(begin)
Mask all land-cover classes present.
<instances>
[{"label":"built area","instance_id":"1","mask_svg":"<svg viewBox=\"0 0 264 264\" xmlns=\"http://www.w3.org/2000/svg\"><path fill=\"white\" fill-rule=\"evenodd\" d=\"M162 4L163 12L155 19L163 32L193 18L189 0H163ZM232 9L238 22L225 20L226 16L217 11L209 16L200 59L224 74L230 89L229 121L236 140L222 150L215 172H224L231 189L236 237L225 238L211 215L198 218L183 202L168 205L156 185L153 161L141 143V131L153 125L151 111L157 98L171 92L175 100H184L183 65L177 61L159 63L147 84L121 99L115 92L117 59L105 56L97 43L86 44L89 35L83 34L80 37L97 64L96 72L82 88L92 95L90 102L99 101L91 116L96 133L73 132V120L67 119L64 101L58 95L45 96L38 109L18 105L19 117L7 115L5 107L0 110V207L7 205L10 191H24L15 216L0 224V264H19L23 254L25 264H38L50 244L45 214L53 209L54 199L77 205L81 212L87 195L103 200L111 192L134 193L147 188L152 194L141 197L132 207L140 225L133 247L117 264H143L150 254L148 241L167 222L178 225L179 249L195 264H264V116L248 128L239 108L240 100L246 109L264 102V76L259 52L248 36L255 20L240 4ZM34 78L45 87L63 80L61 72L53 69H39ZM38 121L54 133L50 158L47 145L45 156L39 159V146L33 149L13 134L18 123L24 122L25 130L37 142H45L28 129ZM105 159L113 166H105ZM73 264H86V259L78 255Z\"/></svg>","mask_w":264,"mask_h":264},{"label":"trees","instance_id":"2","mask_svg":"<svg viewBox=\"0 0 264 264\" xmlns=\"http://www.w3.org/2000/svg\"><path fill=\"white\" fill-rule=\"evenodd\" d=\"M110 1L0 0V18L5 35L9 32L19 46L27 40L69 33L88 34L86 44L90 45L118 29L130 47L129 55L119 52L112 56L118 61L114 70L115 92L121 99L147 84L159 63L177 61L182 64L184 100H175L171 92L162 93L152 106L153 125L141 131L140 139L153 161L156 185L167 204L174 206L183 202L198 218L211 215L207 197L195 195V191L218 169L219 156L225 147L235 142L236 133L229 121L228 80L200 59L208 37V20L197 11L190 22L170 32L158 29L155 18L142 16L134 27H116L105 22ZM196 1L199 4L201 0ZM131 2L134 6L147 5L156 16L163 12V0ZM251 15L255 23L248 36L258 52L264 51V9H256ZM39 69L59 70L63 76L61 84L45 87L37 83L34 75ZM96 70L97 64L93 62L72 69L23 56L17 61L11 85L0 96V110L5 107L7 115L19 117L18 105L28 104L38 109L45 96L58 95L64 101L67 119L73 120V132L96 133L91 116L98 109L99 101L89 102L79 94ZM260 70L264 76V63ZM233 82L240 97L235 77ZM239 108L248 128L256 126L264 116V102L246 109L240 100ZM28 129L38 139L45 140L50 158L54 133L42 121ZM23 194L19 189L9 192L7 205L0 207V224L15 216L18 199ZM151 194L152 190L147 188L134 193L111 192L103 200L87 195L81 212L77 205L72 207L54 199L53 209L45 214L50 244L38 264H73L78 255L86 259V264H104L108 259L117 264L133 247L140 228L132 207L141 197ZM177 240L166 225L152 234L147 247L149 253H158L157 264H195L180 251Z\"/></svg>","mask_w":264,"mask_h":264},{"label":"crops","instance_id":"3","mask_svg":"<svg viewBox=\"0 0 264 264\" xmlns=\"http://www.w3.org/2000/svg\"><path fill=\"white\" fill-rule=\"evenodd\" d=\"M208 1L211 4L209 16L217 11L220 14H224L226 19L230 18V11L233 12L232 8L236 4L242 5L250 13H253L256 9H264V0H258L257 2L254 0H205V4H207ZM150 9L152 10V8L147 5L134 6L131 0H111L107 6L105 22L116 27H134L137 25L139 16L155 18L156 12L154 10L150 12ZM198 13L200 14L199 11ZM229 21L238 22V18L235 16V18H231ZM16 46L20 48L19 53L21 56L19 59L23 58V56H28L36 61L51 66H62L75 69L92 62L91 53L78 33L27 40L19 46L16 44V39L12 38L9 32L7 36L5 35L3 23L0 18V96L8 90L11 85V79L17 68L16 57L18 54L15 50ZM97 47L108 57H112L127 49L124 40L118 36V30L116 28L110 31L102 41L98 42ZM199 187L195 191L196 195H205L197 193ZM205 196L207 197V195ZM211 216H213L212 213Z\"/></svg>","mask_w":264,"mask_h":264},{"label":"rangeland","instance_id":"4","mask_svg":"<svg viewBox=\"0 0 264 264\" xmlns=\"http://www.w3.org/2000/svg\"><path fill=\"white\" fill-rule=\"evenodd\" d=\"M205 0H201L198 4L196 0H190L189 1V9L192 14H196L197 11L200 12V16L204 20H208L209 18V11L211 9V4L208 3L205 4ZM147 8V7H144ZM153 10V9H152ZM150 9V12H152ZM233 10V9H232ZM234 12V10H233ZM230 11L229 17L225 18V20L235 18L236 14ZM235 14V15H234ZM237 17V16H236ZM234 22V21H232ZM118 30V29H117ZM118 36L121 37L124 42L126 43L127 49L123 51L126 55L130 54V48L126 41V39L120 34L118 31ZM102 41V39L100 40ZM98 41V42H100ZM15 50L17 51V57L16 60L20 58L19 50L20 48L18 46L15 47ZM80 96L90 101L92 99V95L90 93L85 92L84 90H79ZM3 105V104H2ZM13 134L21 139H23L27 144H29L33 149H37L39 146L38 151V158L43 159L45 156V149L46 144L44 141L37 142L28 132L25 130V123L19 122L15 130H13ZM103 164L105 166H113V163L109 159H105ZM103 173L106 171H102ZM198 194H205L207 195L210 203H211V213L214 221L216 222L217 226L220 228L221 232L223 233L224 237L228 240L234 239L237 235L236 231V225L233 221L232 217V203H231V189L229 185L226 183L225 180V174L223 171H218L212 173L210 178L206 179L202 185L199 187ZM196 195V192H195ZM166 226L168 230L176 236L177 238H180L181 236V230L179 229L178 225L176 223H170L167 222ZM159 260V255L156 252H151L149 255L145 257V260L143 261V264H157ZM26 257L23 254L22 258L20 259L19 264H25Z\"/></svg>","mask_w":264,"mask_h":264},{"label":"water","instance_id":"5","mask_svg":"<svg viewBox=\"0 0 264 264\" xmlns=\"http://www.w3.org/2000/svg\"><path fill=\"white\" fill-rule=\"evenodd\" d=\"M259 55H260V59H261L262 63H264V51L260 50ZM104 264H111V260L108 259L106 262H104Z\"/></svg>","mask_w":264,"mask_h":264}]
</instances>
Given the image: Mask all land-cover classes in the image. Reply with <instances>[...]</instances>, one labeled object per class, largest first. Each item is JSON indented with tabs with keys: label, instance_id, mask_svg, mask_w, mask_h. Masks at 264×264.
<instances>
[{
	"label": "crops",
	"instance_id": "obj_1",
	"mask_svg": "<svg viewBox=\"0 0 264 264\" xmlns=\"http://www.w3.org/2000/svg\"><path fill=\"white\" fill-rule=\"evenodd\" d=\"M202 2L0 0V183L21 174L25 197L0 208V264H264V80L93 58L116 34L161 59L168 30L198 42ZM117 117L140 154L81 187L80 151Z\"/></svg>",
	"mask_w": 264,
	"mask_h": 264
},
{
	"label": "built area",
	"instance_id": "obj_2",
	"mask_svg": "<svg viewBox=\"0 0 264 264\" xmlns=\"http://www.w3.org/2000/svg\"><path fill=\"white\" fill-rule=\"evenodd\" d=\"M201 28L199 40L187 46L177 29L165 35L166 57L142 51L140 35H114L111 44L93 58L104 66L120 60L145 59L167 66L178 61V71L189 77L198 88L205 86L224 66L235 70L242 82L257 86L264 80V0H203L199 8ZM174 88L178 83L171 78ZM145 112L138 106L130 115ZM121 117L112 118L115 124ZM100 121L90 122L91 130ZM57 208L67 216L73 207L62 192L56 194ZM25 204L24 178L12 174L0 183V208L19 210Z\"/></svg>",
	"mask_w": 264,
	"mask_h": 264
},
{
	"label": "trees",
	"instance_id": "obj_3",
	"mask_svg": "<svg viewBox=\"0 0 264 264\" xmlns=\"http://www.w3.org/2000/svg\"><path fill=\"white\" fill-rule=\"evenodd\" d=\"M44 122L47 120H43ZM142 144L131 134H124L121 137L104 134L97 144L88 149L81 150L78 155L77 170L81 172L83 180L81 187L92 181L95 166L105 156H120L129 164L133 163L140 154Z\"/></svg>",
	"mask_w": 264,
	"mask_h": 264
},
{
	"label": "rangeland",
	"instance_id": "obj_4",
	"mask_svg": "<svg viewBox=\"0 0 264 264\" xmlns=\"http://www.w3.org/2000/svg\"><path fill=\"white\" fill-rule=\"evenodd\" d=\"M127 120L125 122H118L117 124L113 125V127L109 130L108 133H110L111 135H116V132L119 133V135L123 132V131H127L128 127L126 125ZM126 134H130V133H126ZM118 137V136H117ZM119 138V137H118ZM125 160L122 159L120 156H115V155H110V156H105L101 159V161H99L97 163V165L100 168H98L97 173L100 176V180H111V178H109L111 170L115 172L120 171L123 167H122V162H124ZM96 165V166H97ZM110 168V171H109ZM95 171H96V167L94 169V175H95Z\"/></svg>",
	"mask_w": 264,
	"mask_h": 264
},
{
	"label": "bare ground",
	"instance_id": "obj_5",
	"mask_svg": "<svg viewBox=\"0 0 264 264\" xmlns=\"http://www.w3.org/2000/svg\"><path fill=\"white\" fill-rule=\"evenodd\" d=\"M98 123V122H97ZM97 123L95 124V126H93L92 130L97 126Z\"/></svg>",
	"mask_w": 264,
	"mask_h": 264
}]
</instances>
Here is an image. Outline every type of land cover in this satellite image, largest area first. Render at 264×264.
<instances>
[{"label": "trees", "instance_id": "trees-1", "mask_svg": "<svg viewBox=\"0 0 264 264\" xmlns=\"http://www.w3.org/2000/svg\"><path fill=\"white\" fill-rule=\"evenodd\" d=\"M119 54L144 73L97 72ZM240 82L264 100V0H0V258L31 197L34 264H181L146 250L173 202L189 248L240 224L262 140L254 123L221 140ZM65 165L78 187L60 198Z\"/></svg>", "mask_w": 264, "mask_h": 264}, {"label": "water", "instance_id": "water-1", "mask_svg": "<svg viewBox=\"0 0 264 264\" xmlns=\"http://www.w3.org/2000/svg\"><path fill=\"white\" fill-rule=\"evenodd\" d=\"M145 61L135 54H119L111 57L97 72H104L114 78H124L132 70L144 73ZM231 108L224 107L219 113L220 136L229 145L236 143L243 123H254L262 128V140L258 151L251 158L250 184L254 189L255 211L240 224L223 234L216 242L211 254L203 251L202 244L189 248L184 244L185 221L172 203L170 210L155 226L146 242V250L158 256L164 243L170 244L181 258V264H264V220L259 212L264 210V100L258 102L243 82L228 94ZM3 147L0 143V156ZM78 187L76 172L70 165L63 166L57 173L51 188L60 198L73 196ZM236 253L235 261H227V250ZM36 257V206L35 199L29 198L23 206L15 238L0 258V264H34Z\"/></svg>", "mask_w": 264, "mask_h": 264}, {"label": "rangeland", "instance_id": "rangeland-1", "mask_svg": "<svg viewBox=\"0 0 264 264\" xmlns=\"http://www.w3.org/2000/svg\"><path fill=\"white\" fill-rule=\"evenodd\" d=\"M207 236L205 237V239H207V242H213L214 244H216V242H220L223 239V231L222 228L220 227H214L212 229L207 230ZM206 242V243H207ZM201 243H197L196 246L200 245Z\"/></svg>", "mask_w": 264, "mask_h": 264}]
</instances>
(end)
▶ **To do**:
Please report each line in the rows above that contains the word "cover", and copy every such line in full.

▶ **Final result**:
Mask all land-cover classes present.
Given the image: Mask all land-cover classes in the image. Reply with <instances>[...]</instances>, one labeled object per class, largest first. Each item is JSON indented with tabs with keys: label, instance_id, mask_svg, mask_w, mask_h. Masks at 264×264.
Here is an image. Outline every type of land cover in this satellite image, largest area first. Render at 264×264.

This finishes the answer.